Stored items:
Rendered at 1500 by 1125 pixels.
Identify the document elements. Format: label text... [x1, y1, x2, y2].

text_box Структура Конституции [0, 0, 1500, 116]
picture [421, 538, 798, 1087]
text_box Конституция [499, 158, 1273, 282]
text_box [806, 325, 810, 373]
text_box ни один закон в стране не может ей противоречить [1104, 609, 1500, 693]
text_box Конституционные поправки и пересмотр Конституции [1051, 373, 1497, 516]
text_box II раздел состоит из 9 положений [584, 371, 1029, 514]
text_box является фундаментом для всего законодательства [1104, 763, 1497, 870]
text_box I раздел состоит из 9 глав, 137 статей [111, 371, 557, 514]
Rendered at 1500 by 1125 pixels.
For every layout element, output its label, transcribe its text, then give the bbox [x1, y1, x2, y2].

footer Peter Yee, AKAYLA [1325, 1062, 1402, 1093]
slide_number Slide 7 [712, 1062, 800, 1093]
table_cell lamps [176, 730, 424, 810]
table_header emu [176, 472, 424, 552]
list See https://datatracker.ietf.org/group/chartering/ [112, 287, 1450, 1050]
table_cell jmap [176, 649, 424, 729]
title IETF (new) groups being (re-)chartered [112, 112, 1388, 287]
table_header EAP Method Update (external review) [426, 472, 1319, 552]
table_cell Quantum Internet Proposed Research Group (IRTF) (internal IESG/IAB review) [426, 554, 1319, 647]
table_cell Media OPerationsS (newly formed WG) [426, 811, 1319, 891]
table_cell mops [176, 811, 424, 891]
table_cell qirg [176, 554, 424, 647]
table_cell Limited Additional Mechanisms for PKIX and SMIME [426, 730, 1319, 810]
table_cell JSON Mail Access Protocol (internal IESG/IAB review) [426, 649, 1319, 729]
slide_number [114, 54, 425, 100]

TASK DETAILS = Restate each line above word for word.

YOUR RESPONSE =
Rendered at 1500 by 1125 pixels.
Identify the document elements. Format: label text... [x1, y1, x2, y2].

text_box Структура Конституции [0, 0, 1500, 116]
picture [421, 538, 798, 1087]
text_box Конституция [499, 158, 1273, 282]
text_box [806, 325, 810, 373]
text_box ни один закон в стране не может ей противоречить [1104, 609, 1500, 693]
text_box Конституционные поправки и пересмотр Конституции [1051, 373, 1497, 516]
text_box II раздел состоит из 9 положений [584, 371, 1029, 514]
text_box является фундаментом для всего законодательства [1104, 763, 1497, 870]
text_box I раздел состоит из 9 глав, 137 статей [111, 371, 557, 514]
Rendered at 1500 by 1125 pixels.
For every layout element, output its label, transcribe its text, then give the bbox [x1, y1, x2, y2].

footer Peter Yee, AKAYLA [1325, 1062, 1402, 1093]
slide_number Slide 7 [712, 1062, 800, 1093]
table_cell lamps [176, 730, 424, 810]
table_header emu [176, 472, 424, 552]
list See https://datatracker.ietf.org/group/chartering/ [112, 287, 1450, 1050]
table_cell jmap [176, 649, 424, 729]
title IETF (new) groups being (re-)chartered [112, 112, 1388, 287]
table_header EAP Method Update (external review) [426, 472, 1319, 552]
table_cell Quantum Internet Proposed Research Group (IRTF) (internal IESG/IAB review) [426, 554, 1319, 647]
table_cell Media OPerationsS (newly formed WG) [426, 811, 1319, 891]
table_cell mops [176, 811, 424, 891]
table_cell qirg [176, 554, 424, 647]
table_cell Limited Additional Mechanisms for PKIX and SMIME [426, 730, 1319, 810]
table_cell JSON Mail Access Protocol (internal IESG/IAB review) [426, 649, 1319, 729]
slide_number [114, 54, 425, 100]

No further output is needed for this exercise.